October 31, 2018

Republicans should support work visas. They’d help business and ease the caravan problem.

Jordan Bruneau, a senior policy analyst for Becoming American Initiative, wrote the following op-ed for USA Today.

Expanded work visas used to be the Republican solution to immigration. “Rather than talking about putting up a fence,” said then-presidential candidate Ronald Reagan in 1980, “why don’t we … make it possible for them to come here legally with a work permit?” In 2004, President George W. Bush proposed a new temporary worker program that would issue extended nonsector specific work visas, with availability fluctuating based on the number of available jobs in the country.
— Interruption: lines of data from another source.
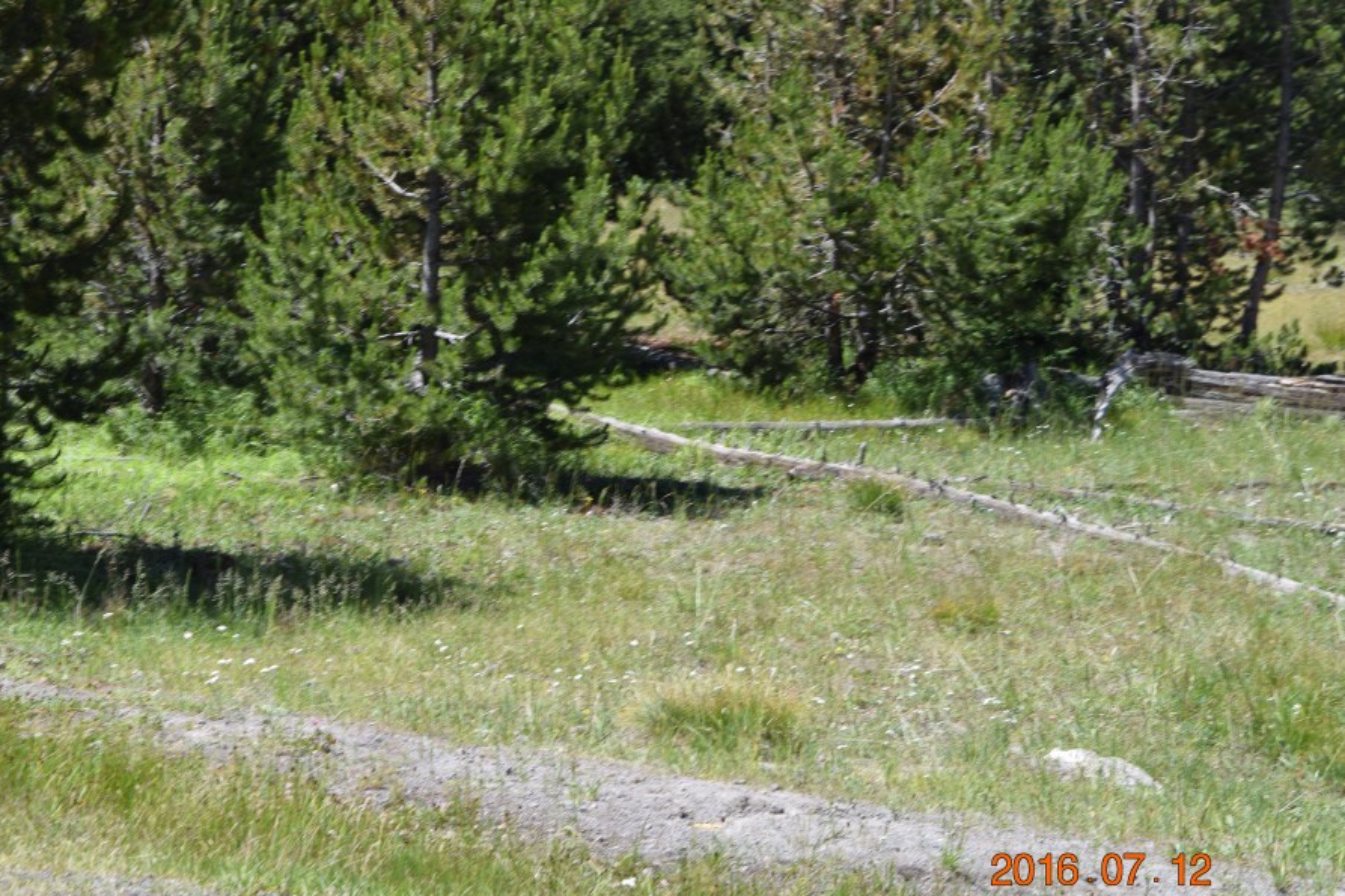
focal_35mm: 95
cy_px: 434
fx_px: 3532
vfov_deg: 14.5
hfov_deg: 21.5
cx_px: 586
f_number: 8
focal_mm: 55
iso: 200
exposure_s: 1/250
The pushback from Republicans has been that more low-skilled workers take jobs and lower wages for American residents. The growing influence of immigration restrictionists, including Tucker Carlson, Steve Bannon, Stephen Miller, Jeff Sessions and, of course, Trump, has made this view ascendant in the Republican Party. This is evidenced by the Cotton-Perdue immigration bill introduced this year that proposed halving immigration levels.

It takes a pretty big set of intellectual blinders to argue that immigrants are taking jobs when the unemployment rate, including the blackHispanic and youth rates, is hovering near half-century lows and there are are a record 7.1 million unfilled jobs in the country. The Bureau of Labor Statistics estimates that more than a million new home health care aides will be needed by 2026 alone.